Problem details: Once you find the line with "left shoulder: (380, 882)", copy it and every line after it through the end of the entries below, exactly as written.

*** Opening Data extract ***

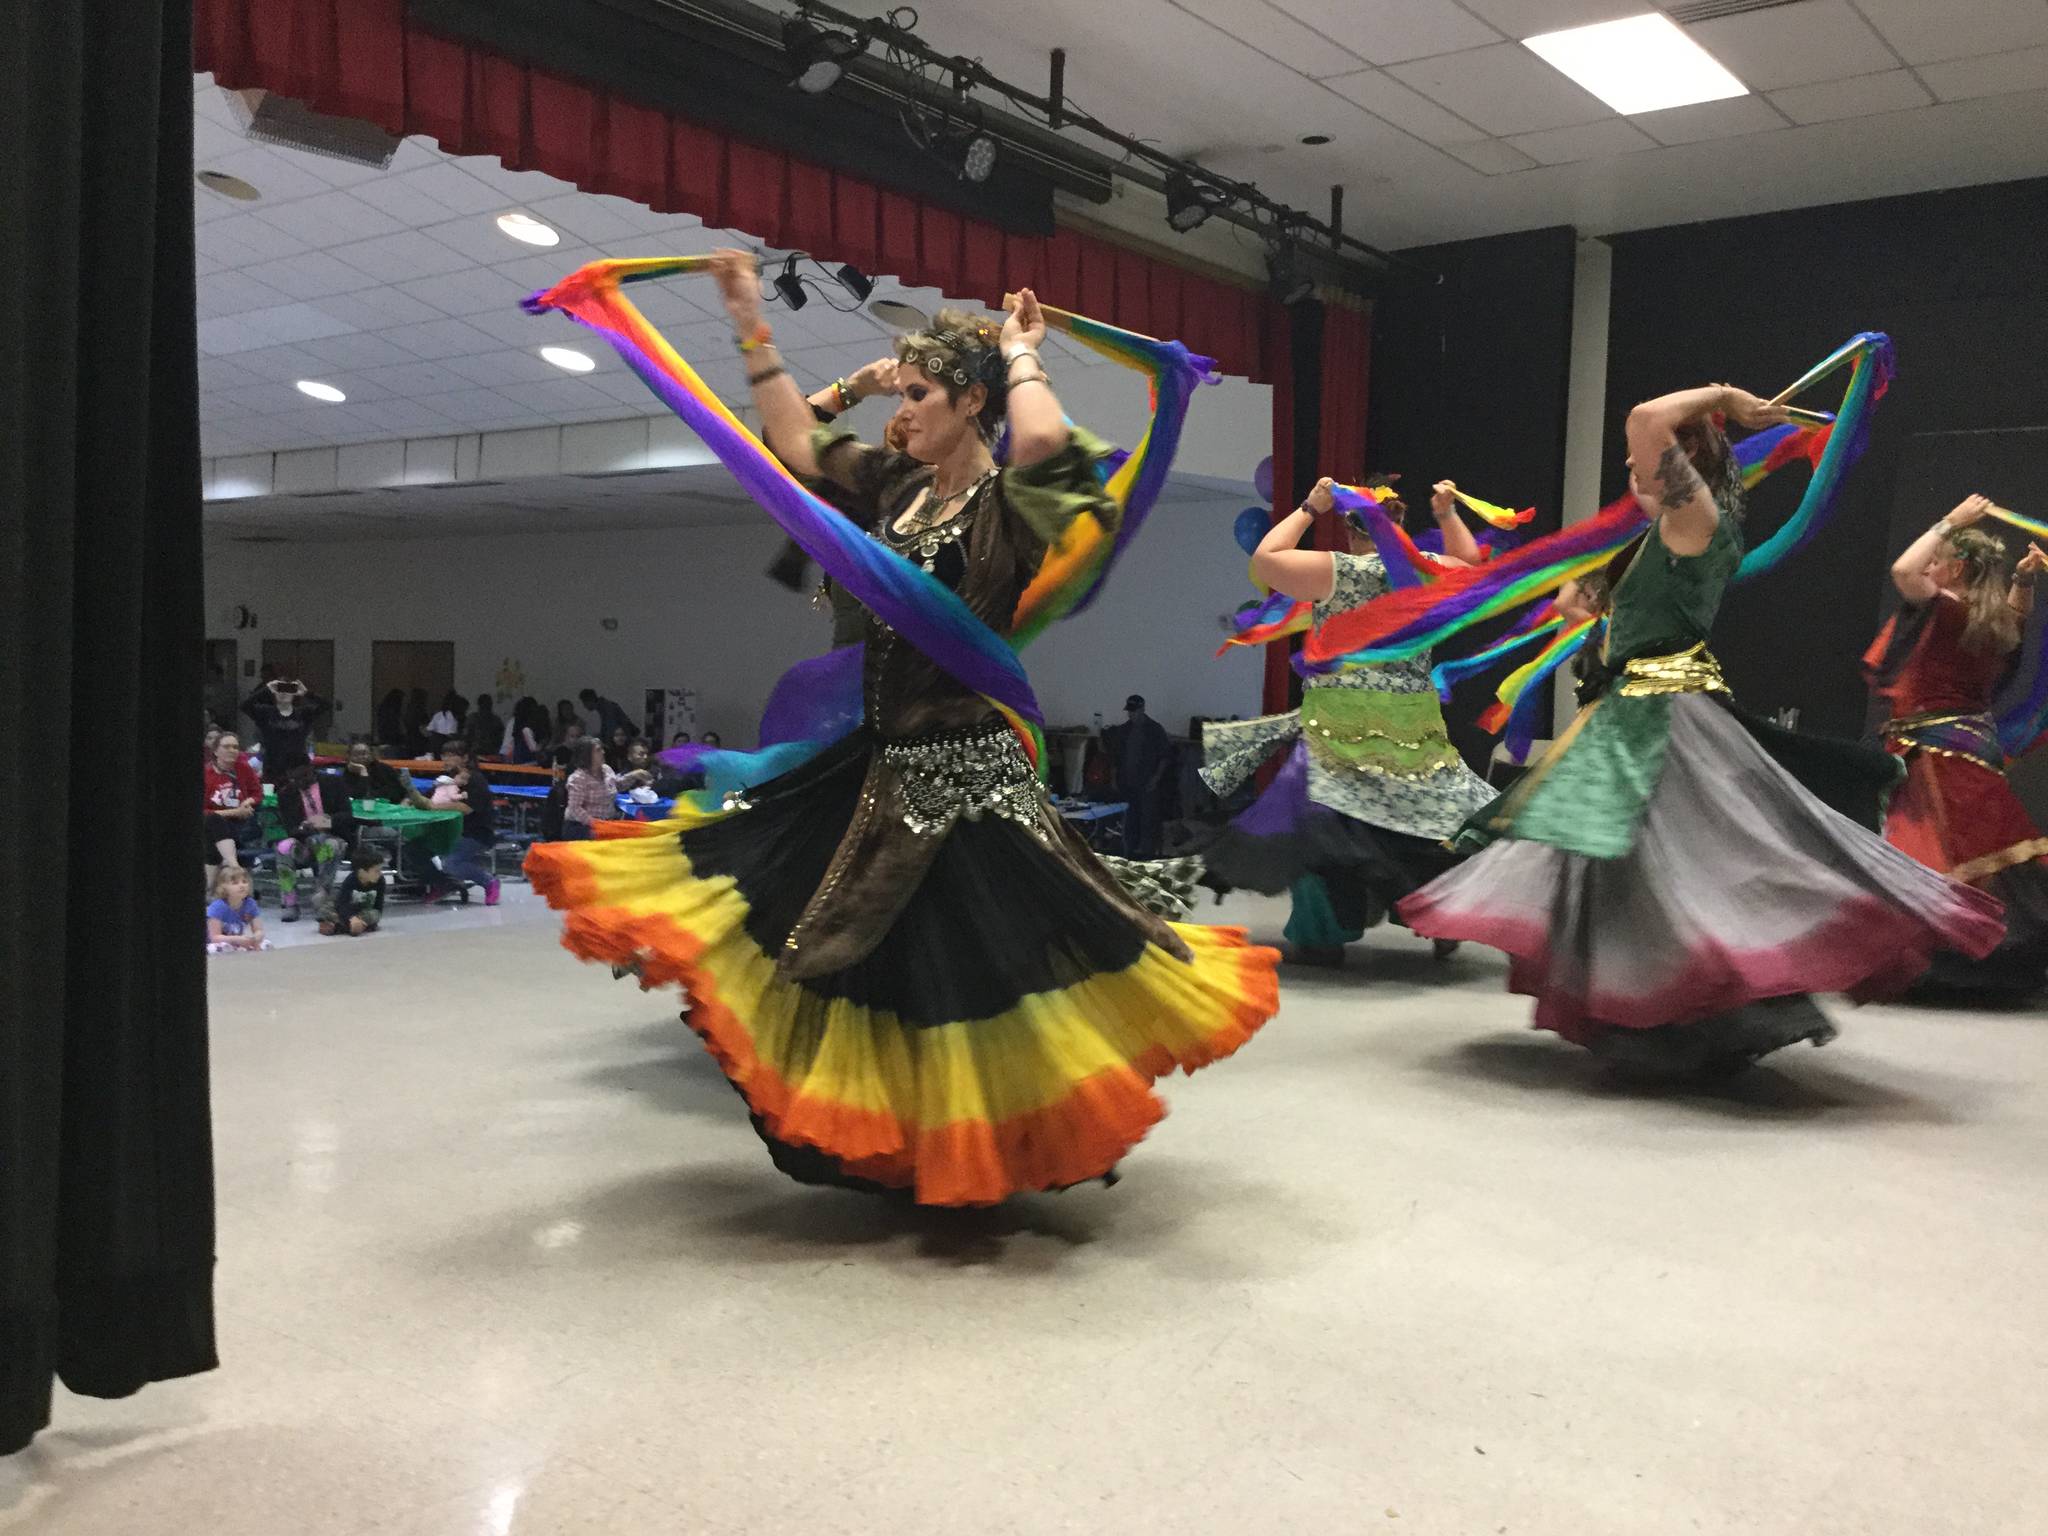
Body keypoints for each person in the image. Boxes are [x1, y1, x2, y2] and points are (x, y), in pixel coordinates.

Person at [528, 249, 1278, 1206]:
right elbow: (794, 447)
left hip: (970, 780)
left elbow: (1044, 442)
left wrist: (1018, 352)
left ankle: (976, 1152)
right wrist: (755, 321)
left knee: (966, 975)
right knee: (847, 959)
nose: (904, 408)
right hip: (878, 765)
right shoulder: (895, 487)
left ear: (972, 402)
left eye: (923, 393)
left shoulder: (1015, 501)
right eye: (904, 392)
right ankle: (899, 1150)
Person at [1398, 381, 2005, 1074]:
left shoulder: (1697, 519)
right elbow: (1583, 604)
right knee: (1633, 867)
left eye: (1642, 464)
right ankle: (1651, 1014)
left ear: (1682, 464)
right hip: (1638, 708)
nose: (1632, 469)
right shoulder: (1665, 532)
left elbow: (1644, 417)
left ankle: (1700, 1011)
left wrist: (1723, 397)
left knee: (1679, 866)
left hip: (1664, 716)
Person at [1201, 477, 1495, 966]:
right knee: (1425, 825)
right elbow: (1474, 570)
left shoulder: (1334, 571)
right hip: (1411, 728)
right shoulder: (1429, 572)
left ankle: (1323, 934)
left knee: (1321, 829)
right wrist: (1446, 514)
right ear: (1400, 524)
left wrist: (1308, 507)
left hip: (1341, 725)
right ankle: (1441, 919)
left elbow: (1266, 559)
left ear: (1350, 529)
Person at [1864, 495, 2048, 998]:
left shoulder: (1947, 610)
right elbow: (2016, 609)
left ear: (1957, 567)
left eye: (1937, 560)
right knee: (1982, 863)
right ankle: (1986, 970)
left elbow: (1903, 570)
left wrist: (1950, 521)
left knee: (1930, 859)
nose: (1928, 564)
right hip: (1973, 754)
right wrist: (2025, 578)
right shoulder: (2000, 621)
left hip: (1936, 758)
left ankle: (1932, 969)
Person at [273, 760, 357, 923]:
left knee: (329, 845)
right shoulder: (286, 793)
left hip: (333, 837)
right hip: (304, 842)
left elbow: (348, 816)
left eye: (303, 775)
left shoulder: (333, 783)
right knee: (283, 847)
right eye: (295, 778)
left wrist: (326, 821)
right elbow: (290, 828)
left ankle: (322, 898)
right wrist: (303, 827)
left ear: (311, 769)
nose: (300, 781)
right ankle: (289, 901)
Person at [422, 740, 500, 905]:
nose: (447, 760)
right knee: (414, 848)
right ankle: (445, 883)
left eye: (452, 756)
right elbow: (428, 797)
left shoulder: (475, 779)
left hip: (475, 833)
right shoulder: (445, 779)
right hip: (447, 831)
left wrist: (434, 807)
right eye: (444, 755)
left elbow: (465, 808)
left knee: (450, 863)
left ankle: (489, 881)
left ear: (465, 758)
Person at [1101, 694, 1174, 859]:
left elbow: (1165, 757)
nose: (1131, 715)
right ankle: (1129, 850)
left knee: (1147, 818)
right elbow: (1116, 757)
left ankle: (1146, 852)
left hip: (1147, 781)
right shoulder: (1124, 730)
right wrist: (1114, 778)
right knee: (1129, 817)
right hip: (1127, 781)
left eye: (1134, 711)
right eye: (1129, 712)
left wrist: (1156, 778)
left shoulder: (1155, 730)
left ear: (1142, 709)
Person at [202, 729, 264, 874]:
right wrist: (235, 812)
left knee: (213, 840)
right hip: (213, 824)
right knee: (214, 822)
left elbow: (257, 793)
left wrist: (248, 801)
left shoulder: (244, 768)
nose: (232, 750)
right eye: (226, 747)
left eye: (235, 747)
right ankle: (233, 866)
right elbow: (202, 812)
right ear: (216, 751)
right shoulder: (206, 774)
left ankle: (214, 887)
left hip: (242, 824)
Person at [242, 675, 326, 775]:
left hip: (300, 770)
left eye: (288, 689)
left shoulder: (304, 713)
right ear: (274, 692)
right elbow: (244, 706)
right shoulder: (265, 712)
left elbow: (326, 705)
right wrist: (266, 689)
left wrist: (307, 693)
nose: (284, 693)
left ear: (293, 693)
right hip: (272, 769)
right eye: (280, 689)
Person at [339, 736, 433, 810]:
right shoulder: (346, 775)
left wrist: (406, 801)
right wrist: (363, 773)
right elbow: (359, 797)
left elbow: (405, 791)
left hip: (394, 811)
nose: (361, 757)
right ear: (349, 756)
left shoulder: (385, 769)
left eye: (364, 753)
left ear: (371, 755)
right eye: (356, 754)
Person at [318, 845, 388, 936]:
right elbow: (342, 904)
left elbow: (378, 908)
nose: (380, 874)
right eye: (376, 871)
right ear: (362, 871)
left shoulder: (380, 882)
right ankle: (352, 927)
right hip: (348, 912)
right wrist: (352, 918)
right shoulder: (350, 880)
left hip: (364, 912)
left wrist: (362, 918)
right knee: (325, 908)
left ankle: (338, 926)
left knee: (375, 915)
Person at [560, 738, 621, 841]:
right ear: (587, 755)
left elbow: (617, 784)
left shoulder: (607, 769)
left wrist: (635, 775)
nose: (603, 752)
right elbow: (575, 808)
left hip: (607, 822)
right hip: (581, 827)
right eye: (598, 750)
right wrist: (596, 824)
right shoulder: (578, 778)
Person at [205, 866, 270, 953]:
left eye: (244, 882)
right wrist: (237, 939)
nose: (242, 885)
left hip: (237, 942)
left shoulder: (250, 904)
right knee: (219, 948)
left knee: (266, 944)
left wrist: (256, 938)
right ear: (223, 887)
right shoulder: (217, 907)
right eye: (235, 883)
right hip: (215, 943)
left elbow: (259, 930)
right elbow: (214, 937)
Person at [508, 697, 549, 763]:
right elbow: (534, 749)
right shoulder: (526, 729)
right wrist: (543, 743)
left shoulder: (519, 727)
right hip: (526, 763)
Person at [468, 691, 504, 762]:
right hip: (476, 753)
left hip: (491, 753)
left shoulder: (496, 720)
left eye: (488, 704)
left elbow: (499, 738)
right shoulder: (473, 718)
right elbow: (467, 736)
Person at [402, 688, 432, 757]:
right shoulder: (420, 711)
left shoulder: (409, 710)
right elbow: (424, 729)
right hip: (419, 742)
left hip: (410, 741)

*** Closing Data extract ***

Written solution:
left shoulder: (380, 882)
right ankle: (352, 927)
right hip: (348, 912)
right wrist: (352, 918)
right shoulder: (350, 880)
left hip: (364, 912)
left wrist: (362, 918)
right knee: (325, 908)
left ankle: (338, 926)
left knee: (375, 915)
Person at [560, 738, 621, 841]:
right ear: (587, 755)
left elbow: (617, 784)
left shoulder: (607, 769)
left wrist: (635, 775)
nose: (603, 752)
right elbow: (575, 808)
left hip: (607, 822)
right hip: (581, 827)
right eye: (598, 750)
right wrist: (596, 824)
right shoulder: (578, 778)
Person at [205, 866, 270, 953]:
left eye: (244, 882)
right wrist: (237, 939)
nose: (242, 885)
left hip: (237, 942)
left shoulder: (250, 904)
right knee: (219, 948)
left knee: (266, 944)
left wrist: (256, 938)
right ear: (223, 887)
right shoulder: (217, 907)
right eye: (235, 883)
right hip: (215, 943)
left elbow: (259, 930)
right elbow: (214, 937)
Person at [508, 697, 549, 763]:
right elbow: (534, 749)
right shoulder: (526, 729)
right wrist: (543, 743)
left shoulder: (519, 727)
right hip: (526, 763)
Person at [468, 691, 504, 762]:
right hip: (476, 753)
left hip: (491, 753)
left shoulder: (496, 720)
left eye: (488, 704)
left elbow: (499, 738)
right shoulder: (473, 718)
right elbow: (467, 736)
Person at [402, 688, 432, 757]:
right shoulder: (420, 711)
left shoulder: (409, 710)
right elbow: (424, 729)
right hip: (419, 742)
left hip: (410, 741)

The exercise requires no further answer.